Abstract

This article examines selected works by American visual artist Mary Kelly (b. 1941) through the category of the home. Home is theorized both as a physical structure, which shapes female subjects’ identity and their life practice, and a profoundly conflicted symbolic site of struggle that allows for a renegotiation of the social contract. The article reads Kelly’s early works, Antepartum (1973) and Post-Partum Document (1973-79), understanding home as a mytho-physical dwelling place, the mother’s body, which the artist presents as ideologically interpellated and, at the same time, problematized by her own experience. Kelly’s later work, Interim (1984-89), is discussed as juxtaposing received ideas concerning femininity with the voices of women who fail to fulfill them, and thus are rendered symbolically homeless. Symbolic homelessness seems also pivotal to the 1992 Gloria Patri, in which the artist exposes the cultural alienation of women who enter the military. The 1991 Mea Culpa and the 2001 Ballad of Kastriot Rexhepi also take up the subject of cultural homelessness.

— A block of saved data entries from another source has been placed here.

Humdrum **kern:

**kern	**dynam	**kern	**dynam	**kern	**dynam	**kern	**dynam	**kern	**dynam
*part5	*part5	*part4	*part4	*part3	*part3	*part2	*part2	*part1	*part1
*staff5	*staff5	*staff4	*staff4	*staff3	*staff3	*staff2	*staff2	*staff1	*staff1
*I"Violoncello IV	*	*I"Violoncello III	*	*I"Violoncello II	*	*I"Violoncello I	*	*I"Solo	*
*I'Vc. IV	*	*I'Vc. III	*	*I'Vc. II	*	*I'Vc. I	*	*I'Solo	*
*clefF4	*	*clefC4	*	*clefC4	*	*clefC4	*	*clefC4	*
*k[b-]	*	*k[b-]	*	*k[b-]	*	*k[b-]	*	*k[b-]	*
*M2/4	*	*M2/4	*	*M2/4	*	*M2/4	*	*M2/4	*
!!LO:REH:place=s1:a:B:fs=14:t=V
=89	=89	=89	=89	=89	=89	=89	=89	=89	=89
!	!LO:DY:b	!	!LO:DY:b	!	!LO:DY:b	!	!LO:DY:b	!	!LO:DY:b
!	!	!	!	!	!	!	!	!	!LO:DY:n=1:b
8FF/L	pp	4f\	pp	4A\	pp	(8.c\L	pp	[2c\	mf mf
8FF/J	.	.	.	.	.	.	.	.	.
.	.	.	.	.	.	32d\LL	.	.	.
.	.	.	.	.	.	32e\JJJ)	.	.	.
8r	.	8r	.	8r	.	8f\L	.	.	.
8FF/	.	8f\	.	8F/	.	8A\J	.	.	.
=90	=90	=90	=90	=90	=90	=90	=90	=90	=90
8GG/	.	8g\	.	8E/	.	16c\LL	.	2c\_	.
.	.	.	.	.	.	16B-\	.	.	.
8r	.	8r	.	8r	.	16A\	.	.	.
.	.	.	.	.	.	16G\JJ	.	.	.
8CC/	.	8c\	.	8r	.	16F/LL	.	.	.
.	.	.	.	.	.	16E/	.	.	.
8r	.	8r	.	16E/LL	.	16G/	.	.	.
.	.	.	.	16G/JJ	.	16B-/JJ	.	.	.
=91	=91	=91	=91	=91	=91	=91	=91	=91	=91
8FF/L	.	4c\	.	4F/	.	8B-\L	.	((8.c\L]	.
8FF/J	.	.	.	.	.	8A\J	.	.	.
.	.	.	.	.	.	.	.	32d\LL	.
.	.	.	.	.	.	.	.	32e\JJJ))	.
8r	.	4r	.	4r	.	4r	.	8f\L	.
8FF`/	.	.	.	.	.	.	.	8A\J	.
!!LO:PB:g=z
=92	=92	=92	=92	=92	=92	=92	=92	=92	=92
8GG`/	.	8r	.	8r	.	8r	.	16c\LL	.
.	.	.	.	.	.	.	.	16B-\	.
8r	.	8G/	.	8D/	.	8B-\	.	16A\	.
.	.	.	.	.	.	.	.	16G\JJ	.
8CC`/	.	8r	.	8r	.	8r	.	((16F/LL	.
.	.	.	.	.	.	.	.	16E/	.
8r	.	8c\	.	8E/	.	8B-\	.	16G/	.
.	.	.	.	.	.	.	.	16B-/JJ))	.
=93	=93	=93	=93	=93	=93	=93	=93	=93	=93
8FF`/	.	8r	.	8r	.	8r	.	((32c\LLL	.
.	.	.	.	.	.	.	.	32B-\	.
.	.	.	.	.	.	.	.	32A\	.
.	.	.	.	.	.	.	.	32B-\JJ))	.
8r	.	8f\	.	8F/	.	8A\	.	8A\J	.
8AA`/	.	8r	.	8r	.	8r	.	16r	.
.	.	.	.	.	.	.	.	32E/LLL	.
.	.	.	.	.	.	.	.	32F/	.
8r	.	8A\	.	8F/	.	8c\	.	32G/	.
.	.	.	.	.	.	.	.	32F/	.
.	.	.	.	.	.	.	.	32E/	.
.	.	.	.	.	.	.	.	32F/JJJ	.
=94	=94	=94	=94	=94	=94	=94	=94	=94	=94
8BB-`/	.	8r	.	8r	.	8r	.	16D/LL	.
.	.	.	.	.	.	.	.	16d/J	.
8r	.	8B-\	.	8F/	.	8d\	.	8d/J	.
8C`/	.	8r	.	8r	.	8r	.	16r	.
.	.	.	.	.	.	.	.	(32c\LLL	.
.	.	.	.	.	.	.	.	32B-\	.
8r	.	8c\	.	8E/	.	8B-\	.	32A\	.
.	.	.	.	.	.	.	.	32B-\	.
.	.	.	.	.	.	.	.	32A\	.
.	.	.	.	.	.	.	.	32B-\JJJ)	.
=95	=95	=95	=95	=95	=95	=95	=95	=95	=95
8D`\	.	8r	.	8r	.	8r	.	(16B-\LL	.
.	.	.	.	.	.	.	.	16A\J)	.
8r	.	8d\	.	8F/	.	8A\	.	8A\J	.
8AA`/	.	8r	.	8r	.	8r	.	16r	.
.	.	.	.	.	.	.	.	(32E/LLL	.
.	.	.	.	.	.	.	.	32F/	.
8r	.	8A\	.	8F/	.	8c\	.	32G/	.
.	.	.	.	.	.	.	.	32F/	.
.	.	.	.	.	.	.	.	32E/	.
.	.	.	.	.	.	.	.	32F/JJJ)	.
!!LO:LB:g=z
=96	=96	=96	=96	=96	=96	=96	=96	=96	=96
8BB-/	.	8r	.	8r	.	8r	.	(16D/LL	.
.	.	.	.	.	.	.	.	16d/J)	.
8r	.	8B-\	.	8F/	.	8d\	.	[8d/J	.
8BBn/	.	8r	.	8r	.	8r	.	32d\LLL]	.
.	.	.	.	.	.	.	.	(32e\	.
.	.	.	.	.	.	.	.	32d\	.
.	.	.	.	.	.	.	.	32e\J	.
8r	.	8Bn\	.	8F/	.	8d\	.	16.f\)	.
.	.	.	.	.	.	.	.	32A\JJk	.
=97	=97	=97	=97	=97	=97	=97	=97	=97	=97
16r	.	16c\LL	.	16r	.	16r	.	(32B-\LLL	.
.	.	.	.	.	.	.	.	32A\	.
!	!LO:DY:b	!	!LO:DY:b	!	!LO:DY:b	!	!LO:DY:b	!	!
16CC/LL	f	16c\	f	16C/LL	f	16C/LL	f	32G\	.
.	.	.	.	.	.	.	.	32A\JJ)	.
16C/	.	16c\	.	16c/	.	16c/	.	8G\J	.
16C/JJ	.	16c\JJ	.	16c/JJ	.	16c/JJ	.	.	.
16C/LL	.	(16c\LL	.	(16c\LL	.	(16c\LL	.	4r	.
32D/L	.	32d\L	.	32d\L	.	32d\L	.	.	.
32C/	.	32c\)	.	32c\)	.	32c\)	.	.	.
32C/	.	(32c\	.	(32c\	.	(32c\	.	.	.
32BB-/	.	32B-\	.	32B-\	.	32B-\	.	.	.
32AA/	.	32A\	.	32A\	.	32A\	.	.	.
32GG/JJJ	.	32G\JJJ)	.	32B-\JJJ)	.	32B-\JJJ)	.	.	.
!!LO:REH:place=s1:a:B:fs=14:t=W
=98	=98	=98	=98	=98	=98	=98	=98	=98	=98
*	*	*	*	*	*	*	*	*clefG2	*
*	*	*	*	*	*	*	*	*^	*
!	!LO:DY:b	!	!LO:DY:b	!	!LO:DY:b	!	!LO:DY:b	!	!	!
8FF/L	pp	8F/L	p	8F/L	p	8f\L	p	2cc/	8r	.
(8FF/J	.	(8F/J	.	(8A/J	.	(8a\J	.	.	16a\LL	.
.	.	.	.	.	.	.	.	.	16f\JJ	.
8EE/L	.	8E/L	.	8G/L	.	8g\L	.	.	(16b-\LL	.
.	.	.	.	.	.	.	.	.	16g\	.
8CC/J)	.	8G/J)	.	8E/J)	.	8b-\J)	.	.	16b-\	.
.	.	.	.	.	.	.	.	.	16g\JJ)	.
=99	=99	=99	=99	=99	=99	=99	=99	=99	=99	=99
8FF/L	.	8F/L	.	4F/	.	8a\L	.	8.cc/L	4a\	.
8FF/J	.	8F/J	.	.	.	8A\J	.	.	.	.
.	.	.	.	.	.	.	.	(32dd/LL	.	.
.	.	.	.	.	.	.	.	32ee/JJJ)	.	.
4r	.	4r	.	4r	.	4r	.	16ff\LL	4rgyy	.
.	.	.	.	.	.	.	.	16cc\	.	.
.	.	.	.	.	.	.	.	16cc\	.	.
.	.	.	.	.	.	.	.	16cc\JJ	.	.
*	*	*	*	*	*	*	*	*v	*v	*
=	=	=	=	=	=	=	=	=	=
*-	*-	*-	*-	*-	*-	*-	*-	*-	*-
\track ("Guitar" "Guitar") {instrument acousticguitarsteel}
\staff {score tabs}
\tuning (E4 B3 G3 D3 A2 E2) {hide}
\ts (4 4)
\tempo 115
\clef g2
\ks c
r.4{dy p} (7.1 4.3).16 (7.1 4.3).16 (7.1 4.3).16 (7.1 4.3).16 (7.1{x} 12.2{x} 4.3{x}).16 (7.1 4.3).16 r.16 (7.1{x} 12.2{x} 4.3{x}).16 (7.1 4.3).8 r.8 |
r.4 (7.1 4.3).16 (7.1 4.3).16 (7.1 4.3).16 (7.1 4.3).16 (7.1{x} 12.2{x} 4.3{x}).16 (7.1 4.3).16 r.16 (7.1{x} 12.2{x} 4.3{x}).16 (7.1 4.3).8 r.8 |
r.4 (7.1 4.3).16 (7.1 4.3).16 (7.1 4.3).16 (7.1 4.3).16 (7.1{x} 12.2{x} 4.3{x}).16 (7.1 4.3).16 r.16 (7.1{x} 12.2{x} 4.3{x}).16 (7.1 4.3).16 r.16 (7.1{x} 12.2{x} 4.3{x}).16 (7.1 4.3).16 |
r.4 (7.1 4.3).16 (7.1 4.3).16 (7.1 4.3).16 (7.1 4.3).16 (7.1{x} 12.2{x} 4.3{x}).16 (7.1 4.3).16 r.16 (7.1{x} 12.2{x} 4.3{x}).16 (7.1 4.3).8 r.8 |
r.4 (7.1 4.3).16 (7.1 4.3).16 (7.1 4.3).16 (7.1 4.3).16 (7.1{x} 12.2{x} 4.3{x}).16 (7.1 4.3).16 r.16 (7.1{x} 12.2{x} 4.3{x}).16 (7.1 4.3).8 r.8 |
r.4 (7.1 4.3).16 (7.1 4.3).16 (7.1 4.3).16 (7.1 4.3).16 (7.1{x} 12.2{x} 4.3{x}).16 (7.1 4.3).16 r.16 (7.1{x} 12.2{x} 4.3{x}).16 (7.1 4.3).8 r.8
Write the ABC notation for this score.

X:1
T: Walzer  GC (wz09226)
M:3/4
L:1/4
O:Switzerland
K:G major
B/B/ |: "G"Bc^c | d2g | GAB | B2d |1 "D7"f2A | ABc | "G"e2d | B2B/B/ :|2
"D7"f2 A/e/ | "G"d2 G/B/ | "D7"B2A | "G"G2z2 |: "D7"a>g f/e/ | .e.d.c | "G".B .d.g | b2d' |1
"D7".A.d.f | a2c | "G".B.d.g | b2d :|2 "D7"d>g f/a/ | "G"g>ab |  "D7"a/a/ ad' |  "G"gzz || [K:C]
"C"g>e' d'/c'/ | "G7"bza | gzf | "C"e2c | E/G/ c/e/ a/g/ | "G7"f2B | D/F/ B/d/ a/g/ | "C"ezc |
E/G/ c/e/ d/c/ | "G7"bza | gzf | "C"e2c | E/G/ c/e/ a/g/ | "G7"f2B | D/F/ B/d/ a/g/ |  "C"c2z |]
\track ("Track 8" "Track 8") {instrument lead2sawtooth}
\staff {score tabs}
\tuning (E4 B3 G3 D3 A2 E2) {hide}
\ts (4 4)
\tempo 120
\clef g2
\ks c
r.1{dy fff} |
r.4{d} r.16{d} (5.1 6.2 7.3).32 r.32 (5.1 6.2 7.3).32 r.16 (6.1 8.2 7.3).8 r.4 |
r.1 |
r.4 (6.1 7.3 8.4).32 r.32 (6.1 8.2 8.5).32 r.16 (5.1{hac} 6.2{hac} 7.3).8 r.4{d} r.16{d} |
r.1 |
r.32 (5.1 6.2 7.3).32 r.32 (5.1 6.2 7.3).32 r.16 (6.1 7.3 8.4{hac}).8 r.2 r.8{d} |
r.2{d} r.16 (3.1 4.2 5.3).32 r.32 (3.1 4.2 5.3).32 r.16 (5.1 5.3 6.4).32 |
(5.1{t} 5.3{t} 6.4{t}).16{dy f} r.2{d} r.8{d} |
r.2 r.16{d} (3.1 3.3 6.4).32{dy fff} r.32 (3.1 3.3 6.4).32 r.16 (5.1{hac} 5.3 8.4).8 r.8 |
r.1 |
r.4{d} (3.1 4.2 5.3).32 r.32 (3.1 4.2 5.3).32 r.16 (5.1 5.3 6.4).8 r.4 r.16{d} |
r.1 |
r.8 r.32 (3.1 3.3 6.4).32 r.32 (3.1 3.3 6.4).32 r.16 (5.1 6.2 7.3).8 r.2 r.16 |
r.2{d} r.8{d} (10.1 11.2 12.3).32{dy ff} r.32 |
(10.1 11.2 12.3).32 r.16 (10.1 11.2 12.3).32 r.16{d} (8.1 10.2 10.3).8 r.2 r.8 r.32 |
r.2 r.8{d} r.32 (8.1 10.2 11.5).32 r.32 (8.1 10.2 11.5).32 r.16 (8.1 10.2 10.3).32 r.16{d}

Here, the artist addresses traumatic dimensions of military conflicts, which she understands as tightly connected to the victims’ tattered or lost ethnic and national identity. In the 2005-07 Love Songs, Kelly changes her focus to envision home as a physical and semantic vessel for the 1970s women?s movement voices, which, in her installation, are united by a transparent home-like structure. Finally, in the 2010-12 Habitus, co-authored by Ray Barrie, the artist returns to the subject of home, which, in this case, is profoundly disturbed by the lingering context of the Cold War. This article discusses Kelly’s diverse uses of the home along the lines of art theory, psychology of the object, and feminist criticism (Nancy K. Miller, Luce Irigaray and Julia Kristeva) in order to present their social and political implications. It understands home as evoking (utopian?) associations of eternal return or a desired horizon, towards which the spectators are encouraged to travel both through their memory-work and life-activism.